00:02:02.048 --> 00:02:08.868
In areas with high unemployment rates, larceny rates tend to be high as well.
00:02:08.868 --> 00:02:15.287
But we want more details. We want to quantify the relationship, and be able to say things like,
00:02:15.287 --> 00:02:22.768
“When unemployment goes up by X%, larceny will go up by Y%.” How can we do this?
00:02:22.768 --> 00:02:29.029
For now, let’s assume that the true relationship between unemployment and larceny is linear.
00:02:29.029 --> 00:02:35.703
Then, we can quantify the relationship by drawing a line that fits these data points.
00:02:35.703 --> 00:02:42.189
We know that a line can be represented by a linear function: y=a+bx.
00:02:42.189 --> 00:02:48.539
In this case, we want to recover the linear function that gives us the best fit of our data
00:02:48.539 --> 00:02:51.406
on unemployment and larceny.
00:02:51.406 --> 00:02:56.502
So how do we find a line that fits our data points the best?
00:02:56.502 --> 00:03:03.547
Different people may have different ideas about how to define the best fitting line, but the most widely
00:03:03.547 --> 00:03:12.227
used way to define the best fitting line is to choose the line where the sum of squared errors is minimized.
00:03:12.227 --> 00:03:18.450
To give a concrete example, let’s look at this figure which has five dots.
00:03:18.450 --> 00:03:24.632
I drew a line to fit these five dots. But it is clear that no matter how hard I try,
00:03:24.632 --> 00:03:30.086
there is no way I can perfectly fit these five dots on a straight line.
00:03:30.086 --> 00:03:36.752
No matter how I draw the line, there will be always some error, meaning that there will be some difference
00:03:36.752 --> 00:03:43.707
between the actual value of my data point and the value predicted by the fitted line.
00:03:43.707 --> 00:03:49.283
In this figure, the five blue dots represent actual values of my data points,
00:03:49.283 --> 00:03:55.443
and the five green dots represent the values predicted by the fitted line.
00:03:55.443 --> 00:04:03.919
The difference between actual values and predicted values are the errors associated with my fitted line.
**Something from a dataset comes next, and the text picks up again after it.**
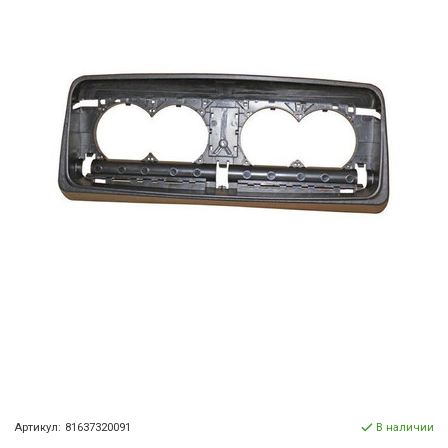
Артикул:
81637320091
В наличии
00:04:03.919 --> 00:04:08.668
Intuitively, if we want to have a line that fits these data points well,
00:04:08.668 --> 00:04:13.652
we want to draw the line so that the errors are as small as possible.
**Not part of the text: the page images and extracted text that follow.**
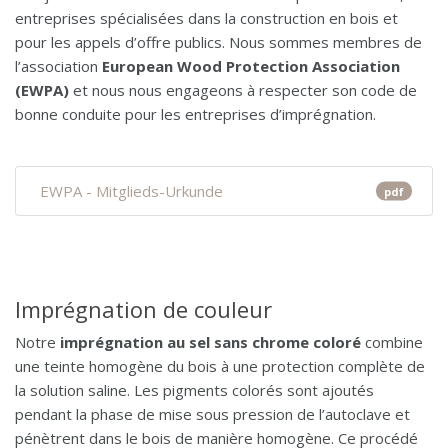
entreprises spécialisées dans la construction en bois et
pour les appels d’offre publics. Nous sommes membres de
l’association
European Wood Protection Association
(EWPA)
et nous nous engageons à respecter son code de
bonne conduite pour les entreprises d’imprégnation.
EWPA - Mitglieds-Urkunde
pdf
Imprégnation de couleur
Notre
imprégnation au sel sans chrome coloré
combine
une teinte homogène du bois à une protection complète de
la solution saline. Les pigments colorés sont ajoutés
pendant la phase de mise sous pression de l’autoclave et
pénètrent dans le bois de manière homogène. Ce procédé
00:04:13.652 --> 00:04:21.548
To be more exact, for a linear function y=a+bx, we want to choose the values of a and b
00:04:21.548 --> 00:04:34.809
that will minimize the sum of squared errors: (y1-a-bx1)^2 + (y2-a-bx2)^2, and so on.
00:04:34.809 --> 00:04:42.906
Here x1 and y1 refer to the first dot, x2 and y2 the second dot, and so on.
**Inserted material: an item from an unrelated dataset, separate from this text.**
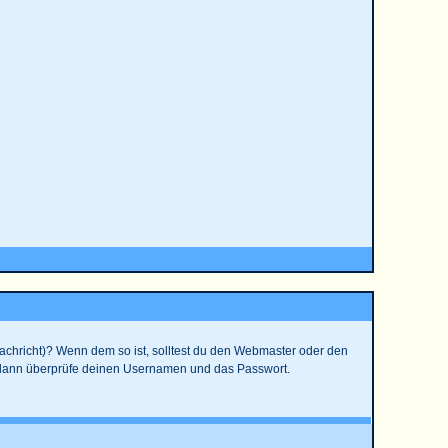
 Nachricht)? Wenn dem so ist, solltest du den Webmaster oder den
t, dann überprüfe deinen Usernamen und das Passwort.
00:04:42.906 --> 00:04:46.532
Why we want to choose the values of a and b
00:04:46.532 --> 00:04:51.165
that minimize the sum of squared errors not just sum of errors?
00:04:51.165 --> 00:04:57.370
That’s because, if we want to minimize the sum of errors, we will run into an obvious problem.
00:04:57.370 --> 00:05:03.968
In this graph we saw, some errors were positive and some errors were negative.
00:05:03.968 --> 00:05:10.307
And if we just add up these errors, the errors with opposite signs will cancel each other out,
00:05:10.307 --> 00:05:16.316
and the sum of errors will be pretty small, although this fitted line is not really doing a great job
00:05:16.316 --> 00:05:20.080
in predicting the values of my data points.
00:05:20.080 --> 00:05:24.482
On the other hand, when we add the squares of each error term,
00:05:24.482 --> 00:05:30.865
because all square terms will be positive, we won’t have to worry about such a problem.
00:05:30.865 --> 00:05:33.206
When we have just a few data points,
00:05:33.206 --> 00:05:38.360
it is actually not that hard to the linear regression by hand using simple calculus.
00:05:38.360 --> 00:05:41.373
But when we have hundreds and thousands of data points,
00:05:41.373 --> 00:05:45.851
it's probably better to let a computer to do the computation.
00:05:45.851 --> 00:05:51.205
After this video, we will see how we can use Microsoft Excel to do the linear regression
00:05:51.205 --> 00:05:54.388
and find the best fitting line for our data points.